Farm Workers at the Bottom
California farm workers at Home photo gallery documents how they lived in substandard housing, in labor camps, mobile trailers, and sometimes on the banks of a river. With bracero labor taking half or more of the jobs away from California’s domestic labor force in the years from 1957 to 1965, California resident farm workers, legal and illegal, faced a life in poorly constructed labor shacks as they followed the crop harvests or found rentals for permanent homes too high.
Ethnic Diversity of Farm Workers at Home
During these years, resident workers came from many parts of the country, the state and from Mexico, Central America and the Philippines. Many workers, black and white, came from the South following the trail opened during the Dust Bowl of the 1930’s when John Steinbeck wrote his famous book Grapes of Wrath and when Dorothea Lange photographed the migrants.

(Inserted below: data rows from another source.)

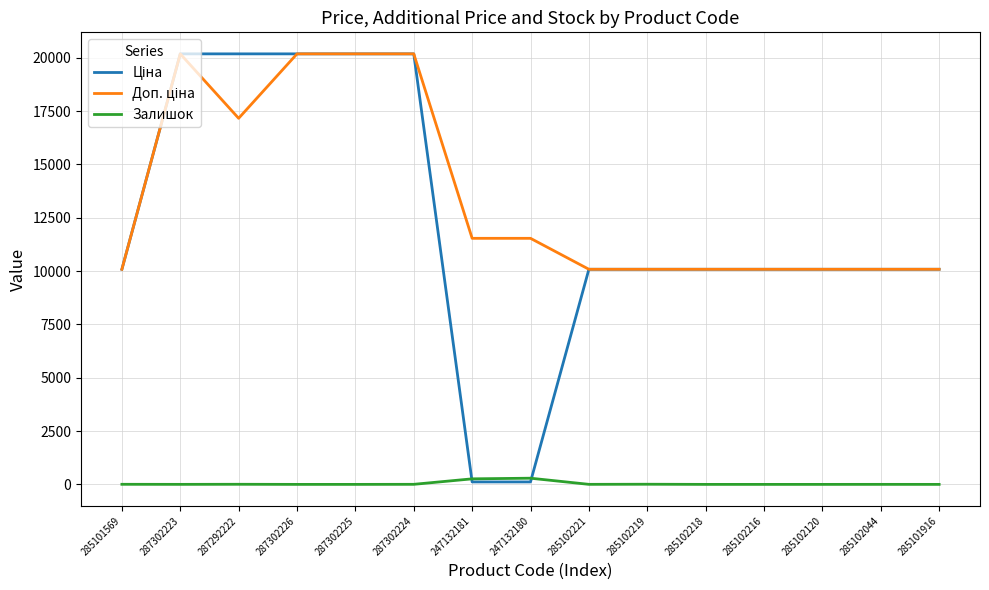

What is the total value across all series at 285102218?

20171.6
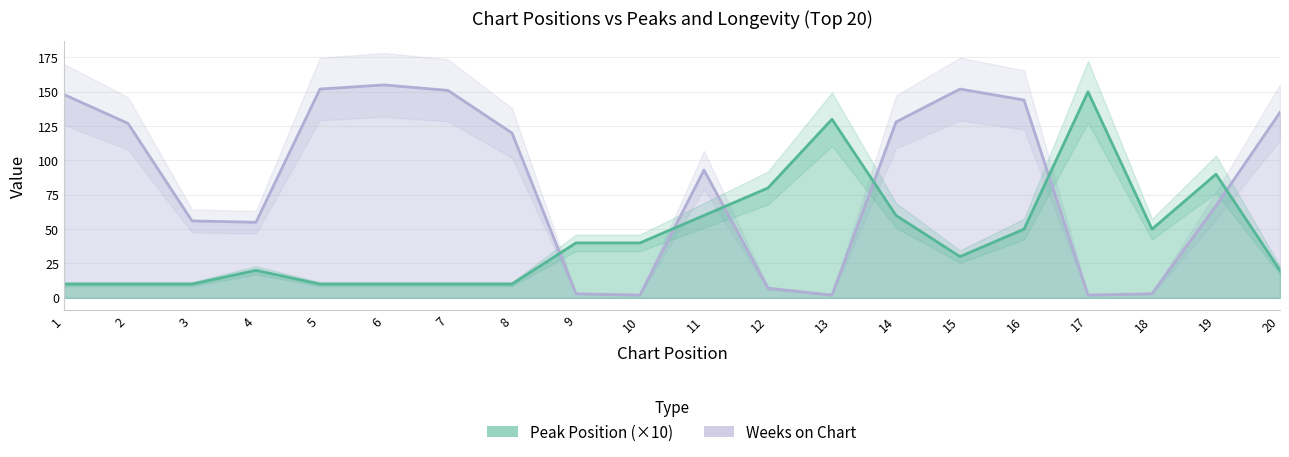

Rank the series by their maximum value, from highest to lowest.

Weeks on Chart, Peak Position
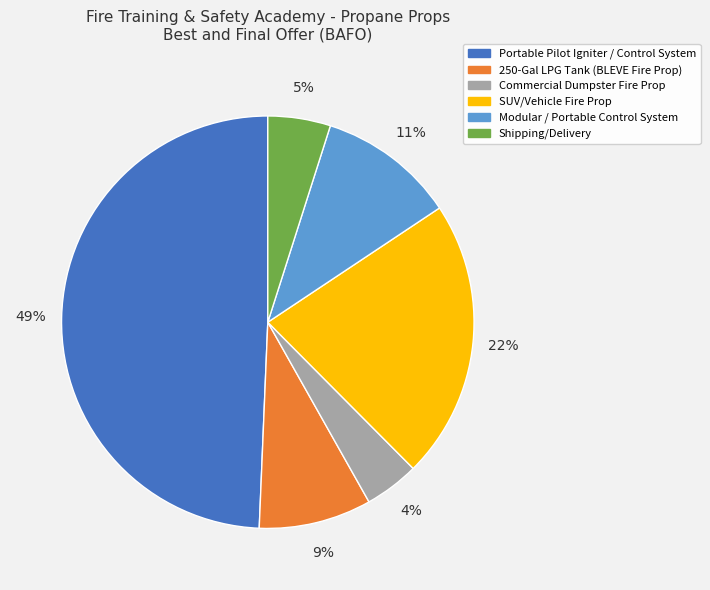

Which has a higher value, Commercial Dumpster Fire Prop or 250-Gal LPG Tank (BLEVE Fire Prop)?

250-Gal LPG Tank (BLEVE Fire Prop)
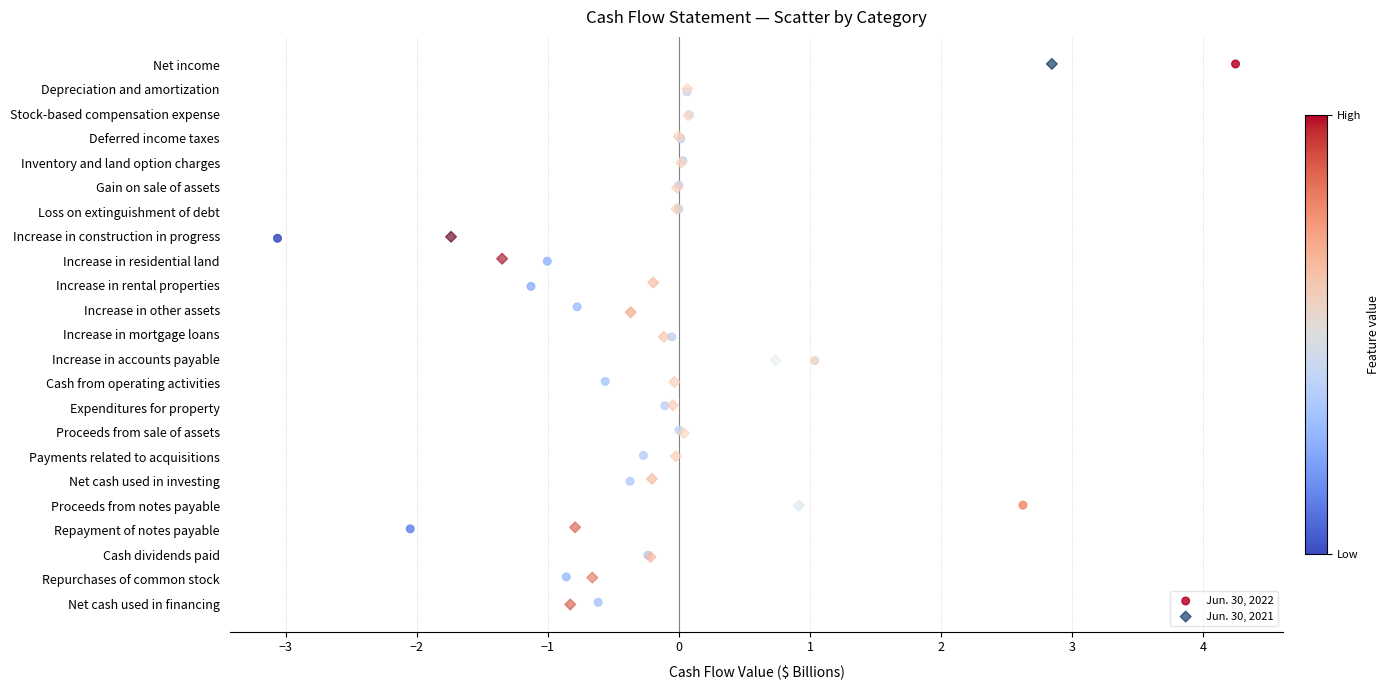

What are all the series names shown in the legend?

Jun. 30, 2022, Jun. 30, 2021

Because of the seasonal nature of agricultural labor, the lack of unemployment benefits and the hardships of migrating with the crops, breadlines and soup kitchens arose in many towns in the central valley of California to help keep people alive. Rich growers contributed to the soup kitchens as a way to keep farm workers available without paying them or housing them in times when there was little or no work. The photos in this gallery show the diversity of people who worked in California agriculture and what farm workers at home looked like.